“Captain Phillips” just sounds like it’s going to be a good movie, because since it’s a true story and has Tom Hanks, it sounds great on paper. The true story follows the tale of the US-flagged MV Maersk Alabama, the first cargo ship to be hijacked in two hundred years. Captain Richard Phillips (Tom Hanks) finds his crew in jeopardy when a smaller crew of desperate Somolian pirates jumps on the ship, which causes a greater situation than either side anticipated. To expect a good movie from “Captain Phillips” is completely justified, but the real treat is that it just isn’t good, it’s damn fantastic.
The film is filled with edge-of-your-seat suspense and the situation Phillips is placed in is terrifying. It’s the unarmed shipmates vs. armed Somolian pirates that makes for a great movie. Paul Greengrass directs a winner here because it’s never boring and it gets into the action fairly quickly, and it never overstays its welcome.

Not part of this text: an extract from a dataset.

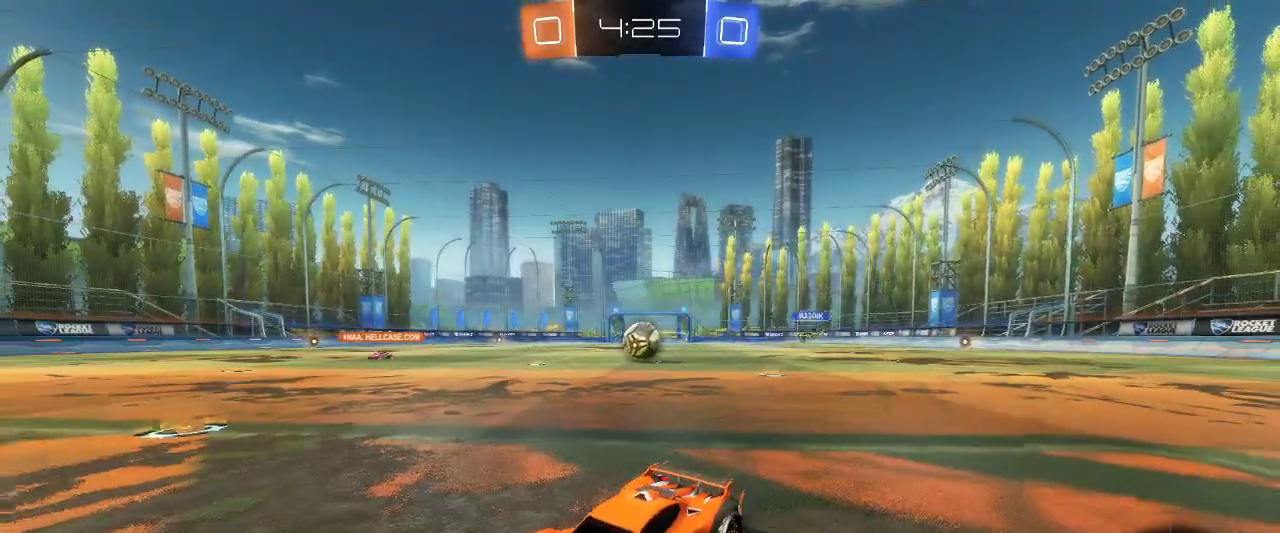
{"keys": ["s"], "mouse": [], "events": [[83, "d", "up"], [367, "s", "down"]]}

Phillips is an interesting character because he is fairly calm and collected and seems to feel compassion for some of his kidnappers. Tom Hanks delivers his strongest performance in recent years, and his talent is prominent in many scenes. This is notably tense because at times viewers might feel like Phillips’ life is truly in danger, and he might not get out of this alive.
I’ve always enjoyed the economical contrasts between different countries. In Somolia, these pirates have to find a big boat, because if they don’t, their bosses are going to be very angry. And in countries like this, there will never be a shortage of workers – so one can predict what would happen if they went home without a big boat. Lucky for them, and unlucky for the ship, the MV Maersk Alabama is enroute to Kenya to deliver food to starving villages, and they must go through waters occupied by Somolian pirates. The main pirate named Muse (Barkhad Abdi) replies to Phillips saying that kidnapping isn’t the only way to survive, “Maybe in America.” (As seen in the trailer.) There aren’t many job options in Somolia, apparently, so viewers can see how desperate the pirates are.

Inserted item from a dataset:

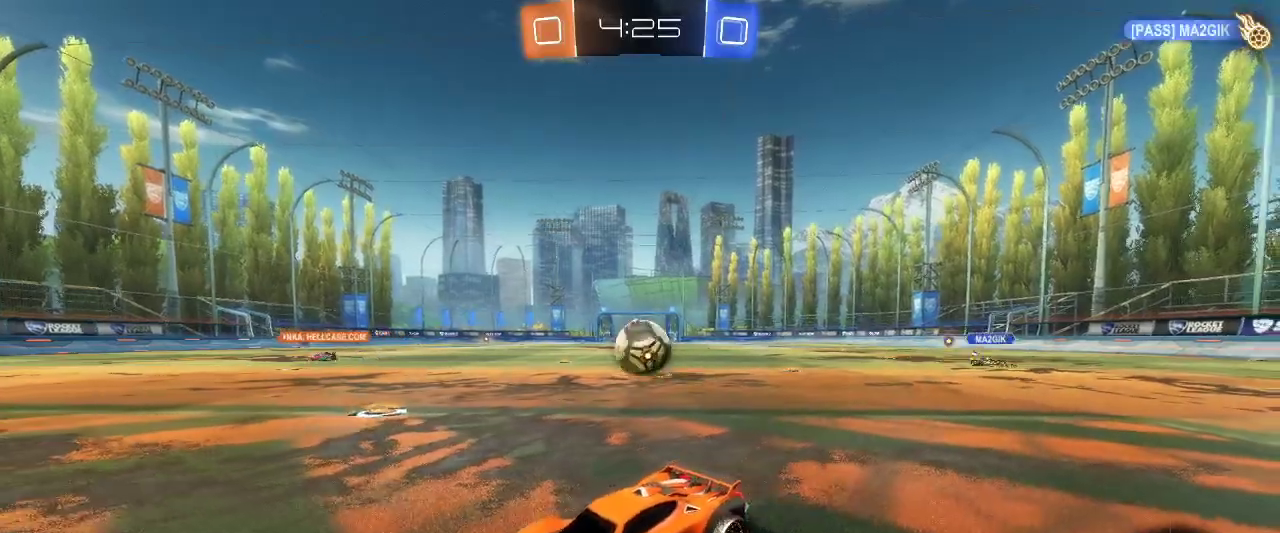
{"keys": ["d", "z"], "mouse": [], "events": [[17, "s", "up"], [333, "d", "down"], [367, "z", "down"]]}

Tom Hanks isn’t the only one to deliver a great performance here, as Barkhad Abdi delivers a stunning performance here as the intense pirate who is in charge. He has something to overcome in proving himself because he is nicknamed by other Somolians “Skinny Rat.” An unkind nickname, making many around him perceive him as weak because of his size. He is very good; Hanks and he do a lot of the heavylifting for film. He’s one of this movie’s great surprises, he must have just been found on location in Somolia or something. My mom actually thought of that line, but it seems fitting to put in this review because of all the “Where the hell did you come from?” actors lists all over the internet. So, I stole the line – does that make me a pirate? Either way, you should really check out this movie!